PROBLEMS TO WORK ON →
1. Rewrite the stretch of the Buildium custom-field guide from "Map custom fields by" through "dates, GL account.", putting "small sample batch" in place of "small test batch".
2. Condense the paragraph of the Buildium custom-field guide that begins "Map custom fields by first exporting", keeping its main facts.
3. Continue the Buildium custom-field mapping guide from its last step.

GIVEN PASSAGE →
-----
Map custom fields by first exporting your source data, then importing into Buildium using the correct template (Residents, Units, Vendors, GL, etc.), and matching each source column to the exact Buildium field. If Buildium does not offer a matching field, create a custom field in Buildium first (or store it in Notes), then re-run the import and validate with a small test batch before importing everything.

 

Before mapping: confirm what “custom field” means in Buildium

 
  • Standard fields: built-in fields like name, email, unit, lease dates, GL account.
  • Custom fields: extra fields you create to store info Buildium doesn’t track by default (example: “Gate Code,” “Move-in Checklist Complete,” “Parking Permit #”).
  • Mapping: telling Buildium which column in your spreadsheet should fill which Buildium field during import.

 

Step-by-step: how to map custom fields during migration

 
  • Inventory your fields: list every custom field from the old system and decide where it belongs in Buildium (Resident, Unit, Association, Vendor, Work Order, etc.).
  • Standardize the data: make values consistent before import (example: Yes/No only, dates in one format, no mixed “N/A” and blanks).
-----
DATASET ROWS →
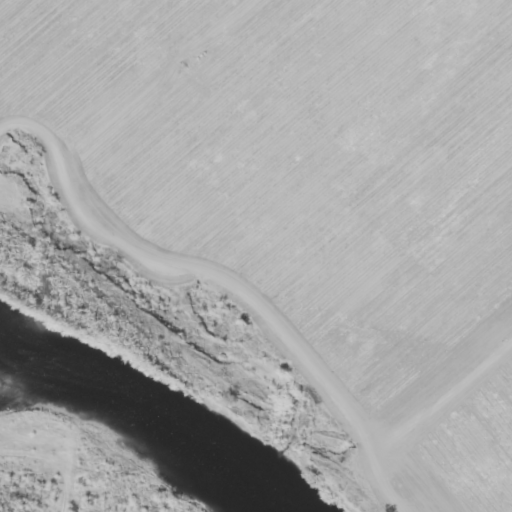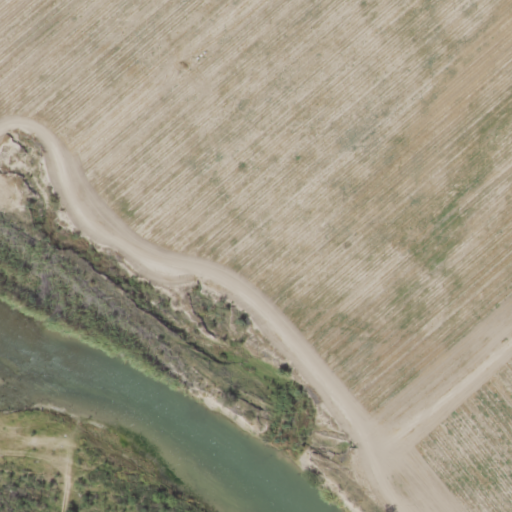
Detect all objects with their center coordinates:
road: (180, 339)
road: (437, 413)
river: (130, 418)
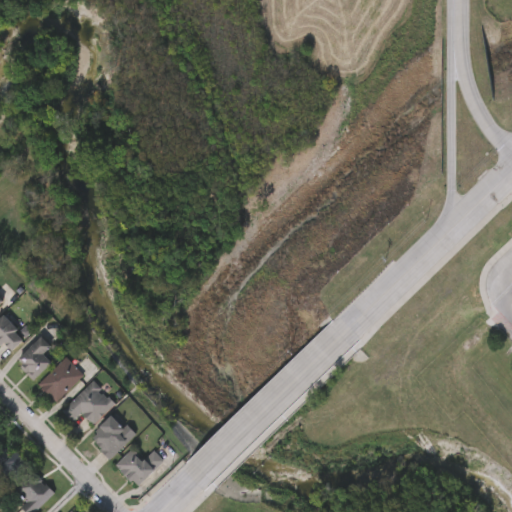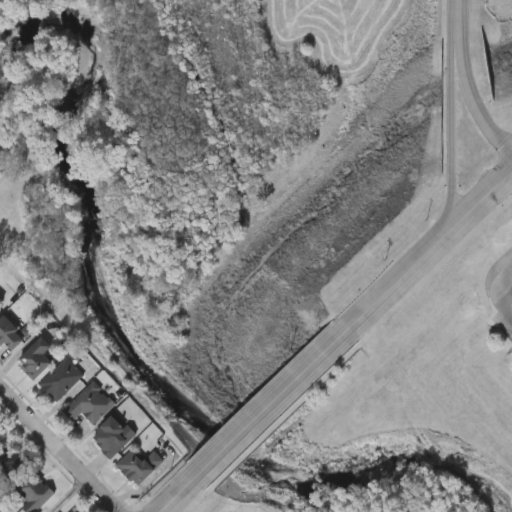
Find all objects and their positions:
road: (464, 82)
road: (451, 115)
road: (481, 201)
road: (497, 279)
road: (399, 280)
road: (512, 294)
building: (8, 336)
building: (8, 337)
building: (32, 357)
building: (33, 358)
building: (60, 380)
building: (60, 381)
road: (278, 399)
building: (88, 404)
building: (88, 406)
park: (404, 406)
park: (406, 408)
building: (111, 437)
building: (110, 439)
building: (1, 442)
road: (58, 450)
building: (137, 465)
building: (137, 467)
road: (185, 489)
building: (34, 492)
building: (34, 493)
road: (63, 494)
-----
RESULTS →
1.
Map custom fields by first exporting your source data, then importing into Buildium using the correct template (Residents, Units, Vendors, GL, etc.), and matching each source column to the exact Buildium field. If Buildium does not offer a matching field, create a custom field in Buildium first (or store it in Notes), then re-run the import and validate with a small sample batch before importing everything.

 

Before mapping: confirm what “custom field” means in Buildium

 
  • Standard fields: built-in fields like name, email, unit, lease dates, GL account.

2. Export your source data, import it into Buildium with the right template (Residents, Units, Vendors, GL, etc.), and match each source column to the exact Buildium field. If no matching field exists, first create a custom field in Buildium (or use Notes), then re-run the import and check a small test batch before importing everything.

3.
  • Create the custom fields in Buildium first: in the relevant area’s settings, add the custom field with the right type (text, date, number, dropdown). If the field type is wrong, imports often fail or data becomes messy.
  • Use Buildium’s import template: download the correct CSV template from Buildium for that record type. Put your data into that template’s columns.
  • Map columns during import: when uploading, match each spreadsheet column to the Buildium field. Select your newly created custom field where available.
  • Test with a small batch: import 5–10 records first. Confirm the custom fields populated correctly, then import the full file.

 

Common mapping mistakes (and how to avoid them)

 
  • Trying to import custom fields that don’t exist yet: Buildium can’t map to a field that hasn’t been created.
  • Wrong field type: importing “01/15/2026” into a text field or “Yes” into a number field causes errors or bad data.
  • Using one column for multiple meanings: split combined fields (example: “Parking: A12, B14”) into separate columns if you need reporting later.
  • Hidden duplicates: two residents with the same email/phone can merge or conflict. Clean duplicates before import.

 

If everything else is already ready (best-case workflow)

 
  • Do a final “dry run”: export from the old system again right before go-live so the data is current.
  • Lock a cutover time: stop edits in the old system during the final export/import window.
  • Reconcile totals: after import, compare counts (units, owners, tenants, vendors) and spot-check 10 random records for custom fields.
  • Document the mapping: save a simple “Old Column → Buildium Field” sheet for future imports and audits.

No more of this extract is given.